### Texto fornecido

>>>>>

Publicado em 31 de março de 2014 às 13h53.

Rio de Janeiro - Driblar a censura foi um aprendizado para todos os artistas e intelectuais que, a partir de 1964, se engajaram na resistência ao regime militar.

Os que estavam vinculados à música popular encontraram nas letras das canções uma forma de protesto, quase sempre se valendo de metáforas, na tentativa de despistar o olhar vigilante da ditadura.

Houve também uma mudança de foco da produção cultural brasileira, que antes do golpe buscava, como se dizia à época, “despertar a visão crítica e promover o protagonismo” das classes populares.

“Antes de 64, a cultura estava procurando falar para os operários, para os camponeses, ia às favelas. Agora [na resistência à ditadura] era a classe média falando para a própria classe média, mas com muito vigor, muito talento e muita garra”, explica a professora Heloisa Buarque de Hollanda, da Universidade Federal do Rio de Janeiro (UFRJ).

De acordo com ela, antes havia muito debate sobre a reforma agrária e outras medidas de justiça social. “Esse projeto não dava mais, mas cantar, a coisa dava. Foi uma resistência que entrou no lugar da política, da participação direta na luta pelas reformas”, conta.

Caetano Veloso, Milton Nascimento e Gonzaguinha integram a longa lista de compositores que tiveram músicas censuradas durante o regime militar.

O caso mais emblemático, porém, foi o da proibição da canção Pra Não Dizer que Não Falei das Flores, de Geraldo Vandré, segunda colocada na fase nacional do Festival Internacional da Canção de 1968, no Rio de Janeiro.

A música acabou se tornando um hino da resistência à ditadura e levou seu autor ao exílio, após o Ato Institucional 5, o AI-5, baixado naquele mesmo ano, que ampliou o poder de arbítrio do regime.

As metáforas foram usadas para evitar o choque direto com a censura.

Um exemplo é a canção Cálice, de Chico Buarque e Gilberto Gil, em que a palavra que dá título à composição tem som idêntico à expressão “cale-se”.

<<<<<

### Questões de estudo
1. Reescreva o trecho do texto sobre a censura à música na ditadura começando em "O caso mais" e terminando em "com a censura.", substituindo "hino" por "símbolo".
2. Dê sequência ao texto sobre a censura à música na ditadura a partir da última frase apresentada.

### Extrações de texto por página
>>>>>

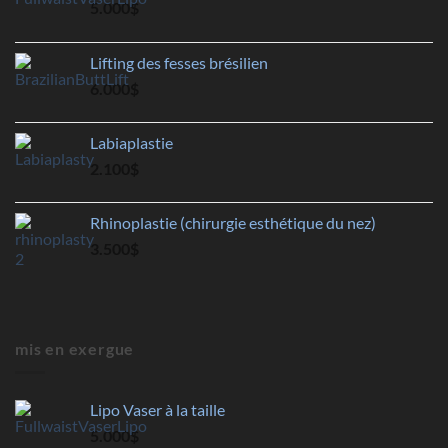
5.000
$
Lifting des fesses brésilien
6.000
$
Labiaplastie
2.100
$
Rhinoplastie (chirurgie esthétique du nez)
3.500
$
mis en exergue
Lipo Vaser à la taille
5.000
$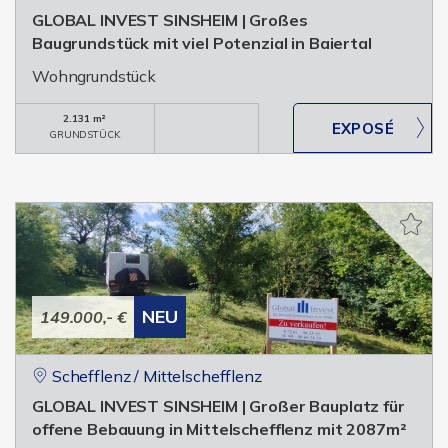
GLOBAL INVEST SINSHEIM | Großes
Baugrundstück mit viel Potenzial in Baiertal
Wohngrundstück
2.131 m²
GRUNDSTÜCK
NEU
149.000,- €
Schefflenz / Mittelschefflenz
GLOBAL INVEST SINSHEIM | Großer Bauplatz für
offene Bebauung in Mittelschefflenz mit 2087m²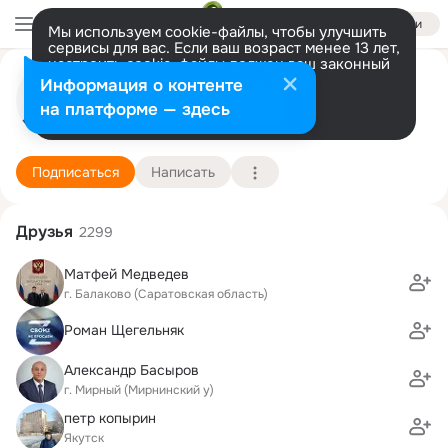
Войти
Мы используем cookie-файлы, чтобы улучшить
сервисы для вас. Если ваш возраст менее 13 лет,
настроить cookie-файлы должен ваш законный
Айсен Николаев
представитель.
Больше информации
Информация о контенте
Разрешить все
Настроить
на платформе — здесь
22 января (54 года)
Верхневилюйская респуб
Подробнее
Подписаться
Написать
Друзья
2299
Матфей Медведев
г. Балаково (Саратовская область)
Роман Щегельняк
Александр Басыров
г. Мирный (Мирнинский у)
петр копырин
Якутск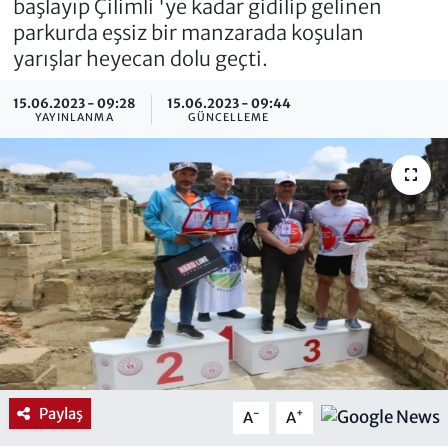
başlayıp Çilimli 'ye kadar gidilip gelinen
parkurda eşsiz bir manzarada koşulan
yarışlar heyecan dolu geçti.
15.06.2023 - 09:28
15.06.2023 - 09:44
YAYINLANMA
GÜNCELLEME
Paylaş
-
+
A
A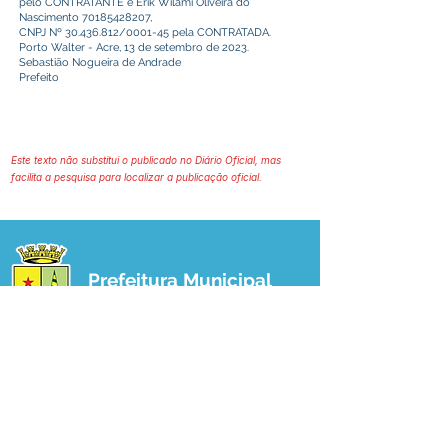
pelo CONTRATANTE e Erik Wilami Oliveira do
Nascimento
70185428207
,
CNPJ Nº
30.436.812
/0001-45 pela CONTRATADA.
Porto Walter - Acre, 13 de setembro de 2023.
Sebastião Nogueira de Andrade
Prefeito
Este texto não substitui o publicado no Diário Oficial, mas
facilita a pesquisa para localizar a publicação oficial.
Prefeitura Municipal
de Plácido de Castro
Poder Executivo
SERVIÇO DE ATENDIMENTO AO 
CIDADÃO (SIC) E OUVIDORIA
Prefeitura de Plácido de Castro - Estado 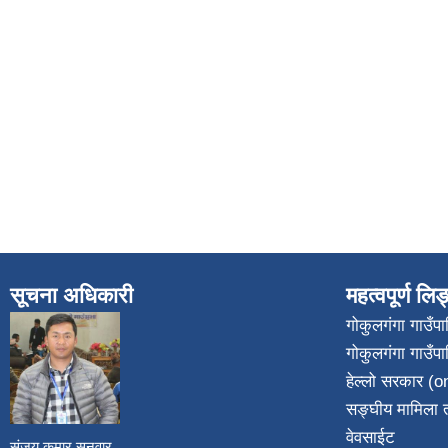
सूचना अधिकारी
महत्वपूर्ण लि
गोकुलगंगा गाउँ
गोकुलगंगा गाउँप
​
हेल्लो सरकार (on
सङ्घीय मामिला त
वेवसाईट
संजय कुमार सुनुवार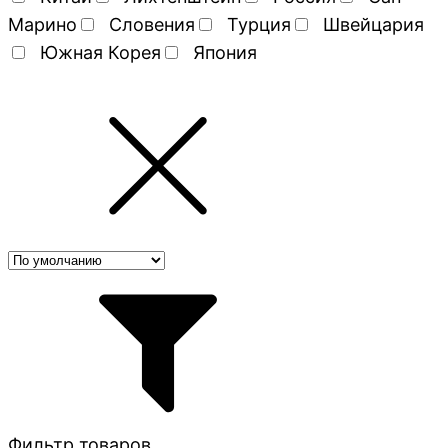
Марино
Словения
Турция
Швейцария
Южная Корея
Япония
Фильтр товаров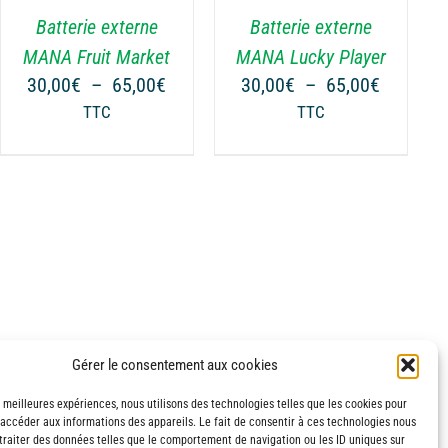
VARIATIONS.
Batterie externe
Batterie externe
LES
OPTIONS
MANA Fruit Market
MANA Lucky Player
PEUVENT
Plage
Plage
30,00
€
–
65,00
€
30,00
€
–
65,00
€
ÊTRE
de
de
TTC
TTC
CHOISIES
prix :
prix :
SUR
30,00€
30,00€
LA
à
à
€
PAGE
65,00€
65,00€
DU
€
PRODUIT
Gérer le consentement aux cookies
s meilleures expériences, nous utilisons des technologies telles que les cookies pour
 accéder aux informations des appareils. Le fait de consentir à ces technologies nous
traiter des données telles que le comportement de navigation ou les ID uniques sur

<<<<<

### Resultados do exercício
1.
O caso mais emblemático, porém, foi o da proibição da canção Pra Não Dizer que Não Falei das Flores, de Geraldo Vandré, segunda colocada na fase nacional do Festival Internacional da Canção de 1968, no Rio de Janeiro.

A música acabou se tornando um símbolo da resistência à ditadura e levou seu autor ao exílio, após o Ato Institucional 5, o AI-5, baixado naquele mesmo ano, que ampliou o poder de arbítrio do regime.

As metáforas foram usadas para evitar o choque direto com a censura.

2.
Alvo predileto da censura, sobretudo a partir da decretação do AI-5, em 1968, Chico Buarque chegou a adotar, no início da década de 1970, o pseudônimo Julinho da Adelaide para ter suas músicas aprovadas.

Com esse nome, conseguiu passar a música Acorda, Amor, uma clara referência à repressão policial do regime.

Nem mesmo as escolas de samba ficaram imunes à censura do regime militar.

A Acadêmicos do Salgueiro, escola que renovou a estética dos desfiles do carnaval carioca, foi a primeira a enfrentar o olhar vigilante da ditadura, em 1967, com o enredo A História da Liberdade no Brasil, do carnavalesco Fernando Pamplona.

Segundo o pesquisador e historiador do carnaval Haroldo Costa, em seu livro Salgueiro, 50 Anos de Glória, os agentes do Departamento de Ordem Política e Social (Dops), a polícia política do regime, tinham cadeira cativa nos ensaios da escola, devido ao tema.


Martinho da Vila foi outro sambista que enfrentou a pressão da censura, tendo sua composição excluída da disputa de samba-enredo da Unidos de Vila Isabel, em 1974. O próprio enredo da escola, Aruanã-Açu, sobre a tribo dos Carajás, de crítica à destruição da Floresta Amazônica e ao extermínio dos índios, teve que ser mudado, passando a exaltar a Transamazônica, rodovia que simboliza o fracasso das obras faraônicas do regime militar.

Para se contrapor, a ditadura tentou usar a cultura para promover a ideologia oficial.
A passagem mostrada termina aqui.